Hoje saí de casa meio hindú.
Saí com olheiras fundas,
olhares-mistério,
calça que desenha bordados em meu corpo esquálido.
Saí com bangalôs pendurados no pescoço,
com partes do "Bhagavad-Gita" a ilustrar meus textos, em janelas de metrô.
Saí adorando uma vaca chamada Hilda.
Hilda Hilst.
Hoje, sem o meu nome cristão, tive mil deuses hindus
a entoar mantras pro meu dia,
já que deuses existem nos sons
mas não há deuses em palavras sânscritas.
Precisei de epifanias hoje.
Não tive plurais, mas tive uma inteira.
desapegos diários
é o exercício da boa morte.
possessiva de nadas que sou,
vivo mal,
mas tenho alternativa:
dias contados
e entregas voluntárias.

tudo, menos nada.
hoje eu estive com o diabo
e ele me contou ótimas piadas.

taciturna, como diriamos, nem fui mais.

pra despedir uma reza:
segue forte que é boa a sorte.

achei isso simpático.
querido,

hoje palavras na antiga catapulta
acertam em cheio as coisas do meu dia.
meu nariz continua sangrando,
reagindo á saudade,
ao mundo seco sem as minhas umidades condicionais.
eu levanto a cabeça e maculo alvuras
no magenta próprio de mim.
neste calor que amortece qualquer sentir
nebulosidades eu queria.
até tentei neblinas ontem á noite,
mas você,
bem sabe [tsc,tsc],
concreto que é não permite.

aguardo novas previsões.
uma carta sua.
ou uma encomenda sem remetentes.

[mande lenços]
á meia luz

de súbito
um beijo
suspenso
penso
suspeito de
um jeito
seu peito
minhas queixas
seu queixo
me mexo
eu?
...deixo.
acácias noturnas
colunas
compasso

secreta,
maçono silenciosamente
um céu de estrelas ímpares,
orfãs de contelações,
onde eu possa
me maternalizar.
chuva de primavera -
uma menina ensina
o gato a dançar

issa kobayashi


o amor impregnou três frases
numa fotografia repartida.

eu colo.
sonhos abrem pálpebras:
janelas invertebras,
onde futuros contorços
se esgueiram no para-peito.

[para corpos
para-quedas ciliares
que anti-paralisam
a aspereza de voar]
terceira cena de um filme triste

desabores
desamores
descolores

amargo de dores
em preto e branco
num filme antigo
que ninguém mais vê.

por que então não deixa de doer?
glitter

sapatos de boneca
para uma menina mulher.
dissimulada,
o que mais que ela quer?

chamam isso de
"introdução á experiência inefável da natureza do Buda".
já o meu vazio, eu chamo de vazio mesmo.

[o nirvana não me engana]



citações de situações:

["Como todos os homens eu sou o meu pior inimigo.
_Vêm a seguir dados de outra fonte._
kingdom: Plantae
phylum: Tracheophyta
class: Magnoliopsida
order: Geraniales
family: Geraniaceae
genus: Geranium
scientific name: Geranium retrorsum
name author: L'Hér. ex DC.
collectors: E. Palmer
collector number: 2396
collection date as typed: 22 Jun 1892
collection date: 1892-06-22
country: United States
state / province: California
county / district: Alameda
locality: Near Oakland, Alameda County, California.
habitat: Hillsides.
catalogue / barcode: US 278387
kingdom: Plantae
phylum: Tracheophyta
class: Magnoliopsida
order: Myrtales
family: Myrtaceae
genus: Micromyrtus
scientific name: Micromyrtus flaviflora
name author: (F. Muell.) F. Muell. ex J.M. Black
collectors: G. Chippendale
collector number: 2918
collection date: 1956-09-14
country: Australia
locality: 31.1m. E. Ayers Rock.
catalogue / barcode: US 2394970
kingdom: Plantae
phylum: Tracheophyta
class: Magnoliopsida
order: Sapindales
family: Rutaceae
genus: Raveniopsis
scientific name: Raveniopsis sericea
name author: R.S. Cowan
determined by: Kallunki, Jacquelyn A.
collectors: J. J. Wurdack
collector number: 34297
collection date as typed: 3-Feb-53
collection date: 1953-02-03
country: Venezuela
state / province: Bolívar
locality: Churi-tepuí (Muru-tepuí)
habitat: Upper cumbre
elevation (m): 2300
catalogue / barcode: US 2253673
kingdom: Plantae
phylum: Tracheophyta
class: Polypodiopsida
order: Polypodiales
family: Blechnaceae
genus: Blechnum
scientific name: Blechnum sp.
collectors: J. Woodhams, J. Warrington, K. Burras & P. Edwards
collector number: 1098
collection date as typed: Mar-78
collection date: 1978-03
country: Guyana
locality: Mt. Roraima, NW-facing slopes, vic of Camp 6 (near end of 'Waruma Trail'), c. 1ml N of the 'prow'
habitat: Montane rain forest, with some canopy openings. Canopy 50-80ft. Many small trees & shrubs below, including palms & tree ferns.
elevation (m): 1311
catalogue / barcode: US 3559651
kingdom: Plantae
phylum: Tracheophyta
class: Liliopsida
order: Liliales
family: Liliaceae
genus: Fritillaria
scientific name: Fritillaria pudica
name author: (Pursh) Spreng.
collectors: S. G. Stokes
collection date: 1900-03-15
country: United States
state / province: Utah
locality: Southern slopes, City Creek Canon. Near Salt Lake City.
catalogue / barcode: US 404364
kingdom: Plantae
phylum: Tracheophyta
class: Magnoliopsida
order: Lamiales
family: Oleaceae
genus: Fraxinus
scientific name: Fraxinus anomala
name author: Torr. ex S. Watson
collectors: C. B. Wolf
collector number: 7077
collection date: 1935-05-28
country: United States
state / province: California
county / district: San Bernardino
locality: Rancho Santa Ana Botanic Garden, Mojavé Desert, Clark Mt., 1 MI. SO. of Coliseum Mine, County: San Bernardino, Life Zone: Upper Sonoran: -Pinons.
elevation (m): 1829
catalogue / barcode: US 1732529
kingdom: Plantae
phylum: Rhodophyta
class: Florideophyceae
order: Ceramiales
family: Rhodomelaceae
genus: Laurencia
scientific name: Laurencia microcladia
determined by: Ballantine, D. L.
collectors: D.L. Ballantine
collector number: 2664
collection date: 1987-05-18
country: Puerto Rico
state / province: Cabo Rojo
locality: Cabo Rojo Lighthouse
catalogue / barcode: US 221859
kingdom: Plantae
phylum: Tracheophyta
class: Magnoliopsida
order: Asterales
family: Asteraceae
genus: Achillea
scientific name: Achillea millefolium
Como muitos poucos homens, porém, também sei que sou a minha única salvação"] *

aleluias não são libélulas.


*Henry Miller
das (in) condições do amor

apelo ao elo
de peles e pêlos:
atropelos
para marcela


numa sexta pode ser que nada aconteça.
será?
enquanto espera respostas noturnas,
ela joga paciência
...
...
...
e troca o transparente toque de uma camisola rente
pelo charuto denso em baforada quente.

"esperanceie, nada é tão improvável" - disse o charuto.
geniosa que é,
ela queima lâmpadas
e desrealiza desejos.
escura e sozinha.
oniriscências

dos sonhos de ontem lembrei
do pão de queijo na toalha xadrez,
da crítica de um enclausurado,
de um chopp escuro,
de uma reconciliação.

emendo sonhos vários num não piscar de olhos.


masmorra 24

eu turvo,
algo treva.
eu rondo sombras,
sobras,
celas.
sondo as velas.
escura a especular o claro
de forma íntima,
imersa,
inversa,
aversa a estrelas.

para júnia

com libélulas nos lóbulos,
lá vai ela linda.
toda vaidosa.
aos improváveis


se não sou assim,
não me desculpo.
nem sinto muito.
tenho palavras bem alinhadas numa língua certa-
isso,a príncipio,reis e reinos tais, me basta.
me basta e me sobra em gestos extensos e inquietações idem.
nada mal
sei de rancores, de amores, paixões e amizades
e não me endureço (certeza) ,
nem me amoleço (destreza) com elas.
transito sem aquela volubilidade,repito:
sei de mim.
isso por que os flexíveis me atormentam
a despeito de qualquer exigência e bom tom.
bom tom?
bom tom é o caralho,
e caralho é luxo.
é provável
já aí não sinto muito,
vão falar eu sei, mas não sinto.
defina
defina e me coloque á disposição,
distração dos bem trajados em personalidades convencionais.
boderlines?
estranheza dividida com os PMD´s
compartilhadas em salas de anônimas
histórias que se declaram ás paredes surdas.
rudes e egoístas nada escutam,
apenas o barulho da fumaça de cigarro
a despir pulmões encarcerados.
e os cúmplices...oh putz, tenho clãs, sim os tenho.
egoístas anônimos
a trazer a marca na fronte:
expressões que me delineia várias.
anônima?
travo meu nome em cada esporro,
em cada certeza insistida,
em cada exigência de despropósito.
que importa o quê e o por quê de quando num onde talvez?
travo línguas em sentidos duros e nem me atropelo,
me persigo, mas vocês? não admito.
admoestada não.
eu denuncio.
tantas negativas me denunciam eu sei.
mas qual o preço que se paga?
eu?
comigo eu pago.
só pra ver, voyer, a face extensão minha,
a perpetuar estranhezas inerentes
tão rechaçadas convencionalmente.
não dou mais bom dia e a noite a mim não se dá
brocha de tudo,

eu sei.
anja

que fazes que andas tão cansada?

aborrecida, os dias te aborrecem
com suas pedrinhas, e ainda nem
podes dar a rufada da semana.
compromissos, contas e tentativas
de pegar a promoção do supermercado.
no quarto branco, os gatos sentem saudade,
mas és muito atenciosa para que sintam falta.
espreguiça-te com força
e afugenta um pouco o sono.
faz tua bondade com cara de malícia de hoje
e dorme- sonha porque amanhã é outro dia
que tentarão te tomar as asas.
é outro dia para pregares peça a quem tenta.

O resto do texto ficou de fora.